Neither of those “average temperatures” – high or low – is even close to representative of the actual ambient temperature of the kitchen, nor is it likely to have any impact on the real lives of the real people who use that kitchen.

They do not reflect reality, and have no application to the real world.

This next bit  may shock you – but the world is vastly bigger and more complex than my kitchen. Much of it has no weather station coverage at all, much of it is subject to infinitely complex local weather systems you can’t possibly account for.

A statistic is only as demonstrative as it is thorough, only as useful as it is representative of reality. You cannot create a useful “average” over a huge range of data without taking into account the local differences in systems.

The “average global height” of an adult human is 66 inches (168cm). Based on that, a 5 foot 8 inch Dutch man would be said to be “taller than average”…when he’s actually comfortably shorter than most Dutch men.

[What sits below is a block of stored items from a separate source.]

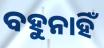
ବହୁନାହିଁ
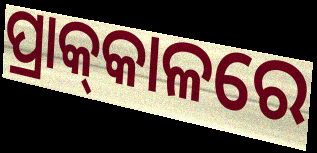
ପ୍ରାକ୍‌କାଳରେ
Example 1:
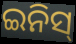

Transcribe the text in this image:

ଇନିସ୍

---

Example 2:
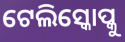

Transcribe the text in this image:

ଟେଲିସ୍କୋପ୍କୁ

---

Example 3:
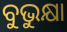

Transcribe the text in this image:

ବୁଭୁକ୍ଷା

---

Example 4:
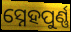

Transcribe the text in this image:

ସ୍ନେହପୁର୍ଣ୍ଣ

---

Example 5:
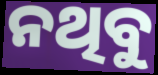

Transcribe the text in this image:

ନଥିବୁ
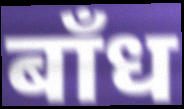
बाँध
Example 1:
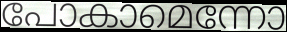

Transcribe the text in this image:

പോകാമെന്നോ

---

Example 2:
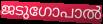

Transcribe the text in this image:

ജടുഗോപാൽ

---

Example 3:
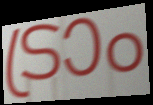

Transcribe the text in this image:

ട്രാം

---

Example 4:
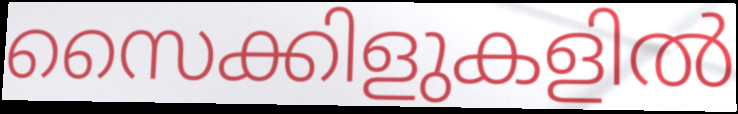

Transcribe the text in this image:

സൈക്കിളുകളിൽ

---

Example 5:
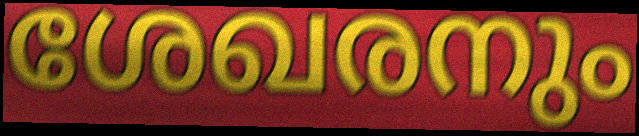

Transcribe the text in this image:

ശേഖരനും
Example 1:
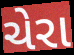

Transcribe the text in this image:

ચેરા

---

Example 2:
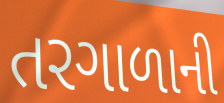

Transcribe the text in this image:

તરગાળાની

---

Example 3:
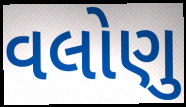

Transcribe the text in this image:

વલોણુ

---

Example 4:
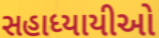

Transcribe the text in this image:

સહાધ્યાયીઓ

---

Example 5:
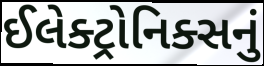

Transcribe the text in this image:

ઈલેક્ટ્રોનિક્સનું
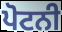
ਪੋਟਨੀ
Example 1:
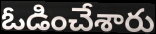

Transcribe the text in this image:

ఓడించేశారు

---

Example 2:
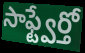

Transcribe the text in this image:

సాఫ్ట్వేర్తో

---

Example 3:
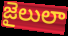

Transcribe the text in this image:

జైలులా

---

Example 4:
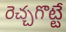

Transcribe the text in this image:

రెచ్చగొట్టే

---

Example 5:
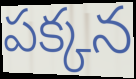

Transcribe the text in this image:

పక్కన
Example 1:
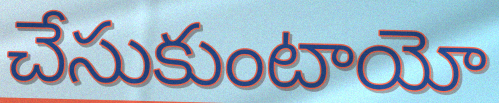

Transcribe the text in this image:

చేసుకుంటాయో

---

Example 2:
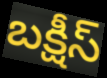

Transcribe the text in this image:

బక్షీస్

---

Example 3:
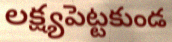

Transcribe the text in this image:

లక్ష్యపెట్టకుండ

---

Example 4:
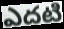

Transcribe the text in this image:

ఎదటి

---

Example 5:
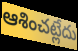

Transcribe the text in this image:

ఆశించట్లేదు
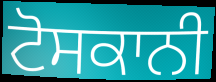
ਟੋਸਕਾਨੀ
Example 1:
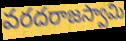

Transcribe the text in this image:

వరదరాజస్వామి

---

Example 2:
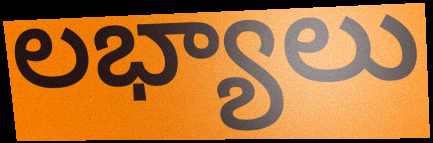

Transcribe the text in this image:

లభ్యాలు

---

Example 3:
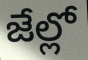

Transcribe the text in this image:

జేల్లో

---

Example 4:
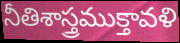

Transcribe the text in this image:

నీతిశాస్త్రముక్తావళి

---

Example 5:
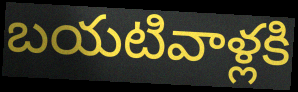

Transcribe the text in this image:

బయటివాళ్లకి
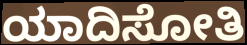
ಯಾದಿಸೋತಿ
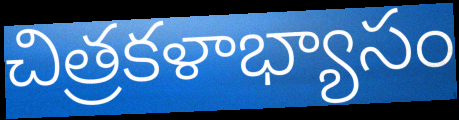
చిత్రకళాభ్యాసం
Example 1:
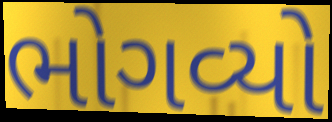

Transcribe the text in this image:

ભોગવ્યો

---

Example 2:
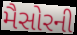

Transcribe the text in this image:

મૈસોરની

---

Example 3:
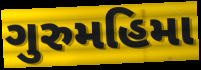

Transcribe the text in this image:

ગુરુમહિમા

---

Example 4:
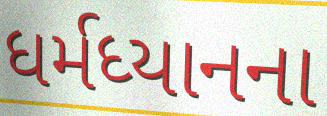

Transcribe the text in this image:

ધર્મધ્યાનના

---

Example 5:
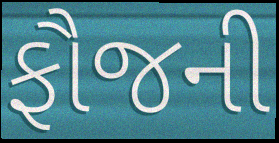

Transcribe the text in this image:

ફૌજની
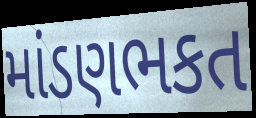
માંડણભકત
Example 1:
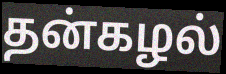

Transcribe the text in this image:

தன்கழல்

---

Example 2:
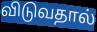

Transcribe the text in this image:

விடுவதால்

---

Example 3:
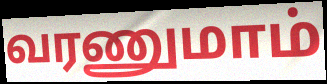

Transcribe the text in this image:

வரணுமாம்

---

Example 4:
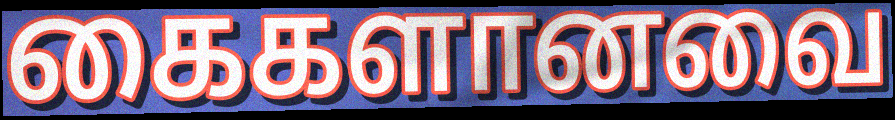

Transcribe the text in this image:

கைகளானவை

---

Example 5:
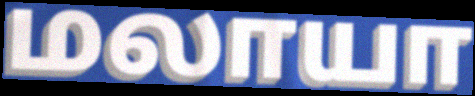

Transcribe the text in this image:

மலாயா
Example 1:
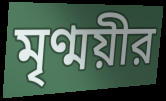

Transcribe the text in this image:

মৃণ্ময়ীর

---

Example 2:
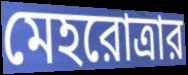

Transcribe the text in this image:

মেহরোত্রার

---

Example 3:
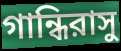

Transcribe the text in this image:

গান্ধিরাসু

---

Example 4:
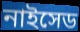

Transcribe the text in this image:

নাইসেড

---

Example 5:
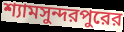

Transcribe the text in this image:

শ্যামসুন্দরপুরের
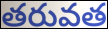
తరువత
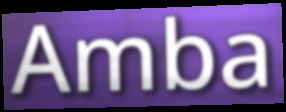
Amba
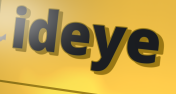
ideye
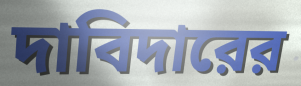
দাবিদারের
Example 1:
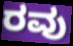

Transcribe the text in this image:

ರವು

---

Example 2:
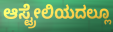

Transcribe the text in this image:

ಆಸ್ಟ್ರೇಲಿಯದಲ್ಲೂ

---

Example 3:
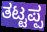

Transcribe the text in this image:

ತಟ್ಟಪ್ಪ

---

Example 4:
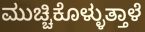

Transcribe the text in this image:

ಮುಚ್ಚಿಕೊಳ್ಳುತ್ತಾಳೆ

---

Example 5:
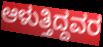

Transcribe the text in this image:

ಆಳುತ್ತಿದ್ದವರ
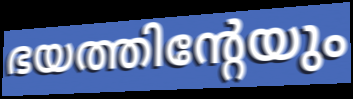
ഭയത്തിന്റേയും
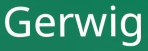
Gerwig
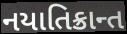
નયાતિક્રાન્ત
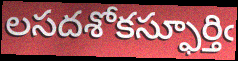
లసదశోకస్ఫూర్తిఁ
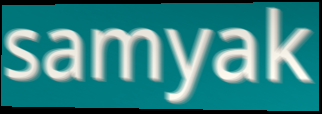
samyak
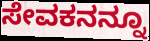
ಸೇವಕನನ್ನೂ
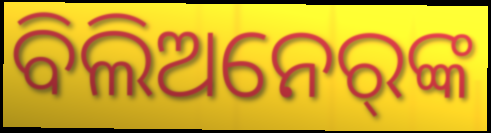
ବିଲିଅନେର୍‌ଙ୍କ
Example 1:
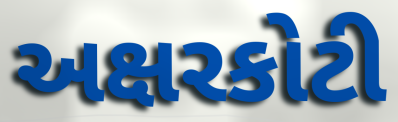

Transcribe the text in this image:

અક્ષરકોટી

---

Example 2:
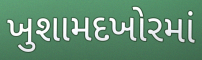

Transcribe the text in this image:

ખુશામદખોરમાં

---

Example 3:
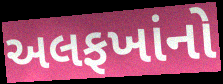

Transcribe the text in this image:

અલફખાંનો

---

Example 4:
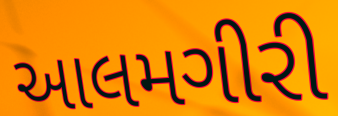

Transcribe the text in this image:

આલમગીરી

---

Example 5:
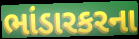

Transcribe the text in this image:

ભાંડારકરના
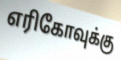
எரிகோவுக்கு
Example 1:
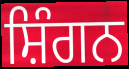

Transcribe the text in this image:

Reporting “average temperature”, from different sources over a varied and constantly changing globe, is pointless. Especially if you don’t know the context of the recorded data or the multivariate local factors that contribute to it (for example many weather monitoring stations are at airports, which are always hotter than surrounding areas, there’s also the question of “urban heat islands” and how weather stations are not evenly distributed over the world etc).

The “too long, didn’t read” version: They have no idea if last week was “the hottest week ever”, they can’t possibly know the “average global temperature” today let alone 125,000 years ago, and even if they could it would be data so vague as to be meaningless.

…of course, all of that is assuming they’re not just making them up.

Which I suppose they could easily be doing.